While the Ivy Brasserie menu features the same dishes as all of its sister cities, there’s also all-day dining from breakfast through to dinner, with breakfast options including a variety of eggs dishes, such as ‘Eggs Royale’, with smoked salmon, two poached hen’s eggs and toasted English muffins, served with hollandaise sauce and watercress, and ‘Eggs, Avocado and Sesame’, with chopped avocado served alongside roast plum tomatoes, poached hen’s eggs on toasted granary with sesame dressing. There are also light options, such as ‘Caramelised Ruby Grapefruit’ and ‘Kippers’, served whole with parsley butter.
Upstairs awaits the Ivy Asia, a glistening bar and restaurant, serving Asian-inspired cocktails alongside dishes such as ‘Wagyu Beef with Truffle Sauce’ and ‘Salmon Fillet Teriyaki’. With a mesmerising floor of glowing emerald green semi-precious stone, the golden mirror bar shimmers and contrasts against the soft, luxurious Asian fabrics which are scattered about the furnishings. Meanwhile, on the very top floor of The Ivy Spinningfields, the Ivy Roof Garden features a fully retractable enclosure and an abundance of foliage, fabrics and fire-pits.
Exploring The Ivy Spinningfields was an expedition of colour and captivation; every floor was alive with vibrance, boasting level after level of beauty and splendour. Well-known by now for its eclecticism and ‘be here to be seen’ status, people have been flocking to The Ivy on West Street (London) for decades. Celebrating its 100th anniversary in 2017, The Ivy prides itself on its suitability for any occasion.

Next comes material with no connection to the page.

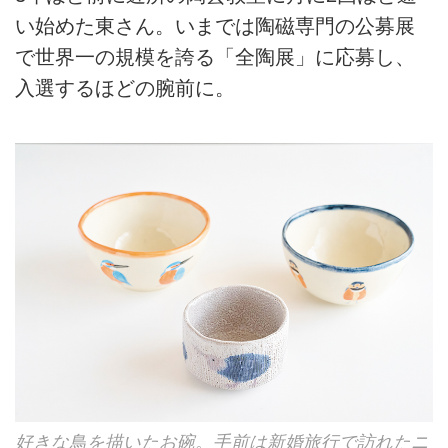
い始めた東さん。いまでは陶磁専門の公募展
で世界一の規模を誇る「全陶展」に応募し、
入選するほどの腕前に。
好きな鳥を描いたお碗。手前は新婚旅行で訪れたニ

So Manchester, are we faced with style over substance? Not in our opinion. If we were to be brutally fair, we’re talking about a reasonably priced and pleasant menu – with a slightly boosted price point to account for all of those special Ivy embellishments which add to your dining experience.
Are we worried about The Ivy Spinningfields? Not in the slightest. Would we visit again? We’re already booked.